No problem Jonathon, thanks for the heads up. Upgrading that 14.[03|11] system would definitely be a priority. I would expect you to have this happen until upgrading or patching. As noted the latest 17.02.7 has this patch in it which should fix your issue. Would you be ok to close this and reopen if you still have issue after upgrading? I am fine either way.
If it is your assertion that this issue is fixed in a later release, than closing the case is probably fine. As an aside, can you provide a link to some information about the process of upgrading from 14.x to 17.x through 15/16.x? Namely, if our slurmdbd is currently 16.05, can we upgrade the 14.x slurmctld's to 16.05, and then do the 14.x slurmd's in batches? Would we be fools to try to do this while keeping the cluster up? Any chance we could get some guidance on such an upgrade in general? (I'm happy to move that conversation out of this case, though.)

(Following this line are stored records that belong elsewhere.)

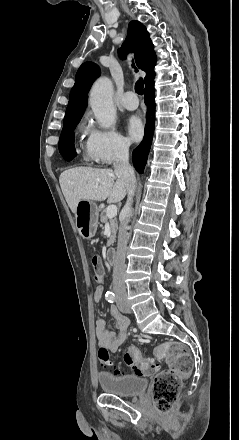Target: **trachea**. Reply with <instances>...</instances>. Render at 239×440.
Masks as SVG:
<instances>
[{"instance_id": "trachea-1", "label": "trachea", "mask_w": 239, "mask_h": 440, "mask_svg": "<svg viewBox=\"0 0 239 440\" xmlns=\"http://www.w3.org/2000/svg\"><path fill=\"white\" fill-rule=\"evenodd\" d=\"M133 67L135 68V65L133 64ZM135 71L137 72V68H135ZM143 79L139 78V80H137L136 84H135V91L136 93H138V95H143Z\"/></svg>"}]
</instances>
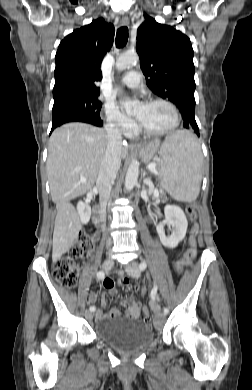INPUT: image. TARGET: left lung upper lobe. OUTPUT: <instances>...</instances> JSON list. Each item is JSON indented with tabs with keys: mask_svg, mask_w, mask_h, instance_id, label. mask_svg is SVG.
<instances>
[{
	"mask_svg": "<svg viewBox=\"0 0 252 390\" xmlns=\"http://www.w3.org/2000/svg\"><path fill=\"white\" fill-rule=\"evenodd\" d=\"M137 30L136 50L146 84L159 97L173 102L182 118H195L193 49L190 39L171 26L144 15Z\"/></svg>",
	"mask_w": 252,
	"mask_h": 390,
	"instance_id": "obj_1",
	"label": "left lung upper lobe"
}]
</instances>
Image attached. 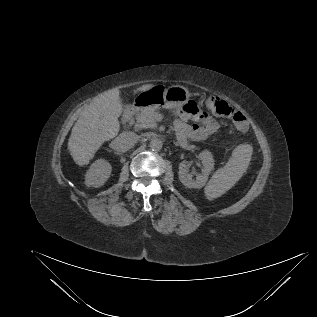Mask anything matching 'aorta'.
<instances>
[{"label":"aorta","mask_w":317,"mask_h":317,"mask_svg":"<svg viewBox=\"0 0 317 317\" xmlns=\"http://www.w3.org/2000/svg\"><path fill=\"white\" fill-rule=\"evenodd\" d=\"M162 147H163V143H162V141L160 139L155 138V139H152L150 141L151 150L160 151L162 149Z\"/></svg>","instance_id":"obj_1"}]
</instances>
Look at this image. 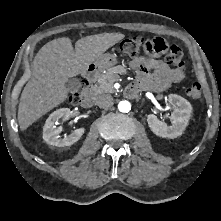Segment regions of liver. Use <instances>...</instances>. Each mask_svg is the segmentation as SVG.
I'll return each mask as SVG.
<instances>
[{"label": "liver", "instance_id": "liver-1", "mask_svg": "<svg viewBox=\"0 0 221 221\" xmlns=\"http://www.w3.org/2000/svg\"><path fill=\"white\" fill-rule=\"evenodd\" d=\"M122 37L119 33L86 36L76 42L75 50L66 37L45 44L34 58L32 77L21 94L18 106L20 129H27L63 103L68 96L66 83L69 78L86 73L89 65Z\"/></svg>", "mask_w": 221, "mask_h": 221}]
</instances>
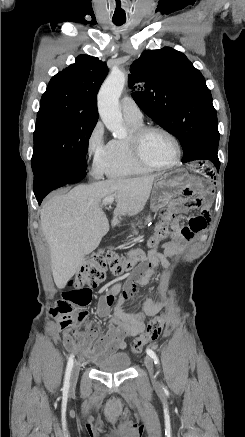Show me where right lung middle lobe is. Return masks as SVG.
Returning a JSON list of instances; mask_svg holds the SVG:
<instances>
[{
	"label": "right lung middle lobe",
	"mask_w": 245,
	"mask_h": 437,
	"mask_svg": "<svg viewBox=\"0 0 245 437\" xmlns=\"http://www.w3.org/2000/svg\"><path fill=\"white\" fill-rule=\"evenodd\" d=\"M97 119L59 107L40 108L34 131L33 173L49 165L85 168Z\"/></svg>",
	"instance_id": "obj_1"
}]
</instances>
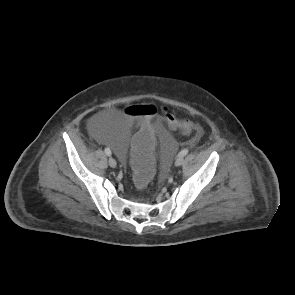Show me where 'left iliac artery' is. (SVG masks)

(In reply to Jonathon Anderson from comment #31) > If it is your assertion that this issue is fixed in a later release, than > closing the case is probably fine. > > As an aside, can you provide a link to some information about the process of > upgrading from 14.x to 17.x through 15/16.x? Namely, if our slurmdbd is > currently 16.05, can we upgrade the 14.x slurmctld's to 16.05, and then do > the 14.x slurmd's in batches? Would we be fools to try to do this while > keeping the cluster up? Any chance we could get some guidance on such an > upgrade in general? (I'm happy to move that conversation out of this case, > though.) Yes, the upgrade docs are found here https://slurm.schedmd.com/quickstart_admin.html#upgrade I would upgrade the Note 14.03 would need to upgrade to 15.08 first whereas 14.11 could go to 16.05. Since both 15.08 and 16.05 can talk to a 17.02 slurmdbd that shouldn't really be an issue. Your idea of having the slurmctld running 16.05 and the slurmd's still be 14.11 (assuming 14.11 is the version you have) and update them in batches should work fine. People do hot upgrades all the time. The main issue is order, meaning always make sure the slurmdbd is the highest version, followed by the slurmctld, then the slurmds. Note a 14.11 slurmstepd can still talk to a 16.05 slurmd, so running jobs should persist. I would try this out on a test system to raise your confidence. Once you get the hang of it you should be able to down Slurm (with running jobs) upgrade everything and restart the daemons resulting in new Slurm running everywhere with no job loss. If you would like more help on the matter I agree a new case would be a better idea just so we don't muddy the waters on this bug. Hopefully the webpage will help make it easier. Following those directly should provide a very safe way to update.
As noted, this issue should be fixed in 17.02.7. Please reopen if anything further is needed on this topic.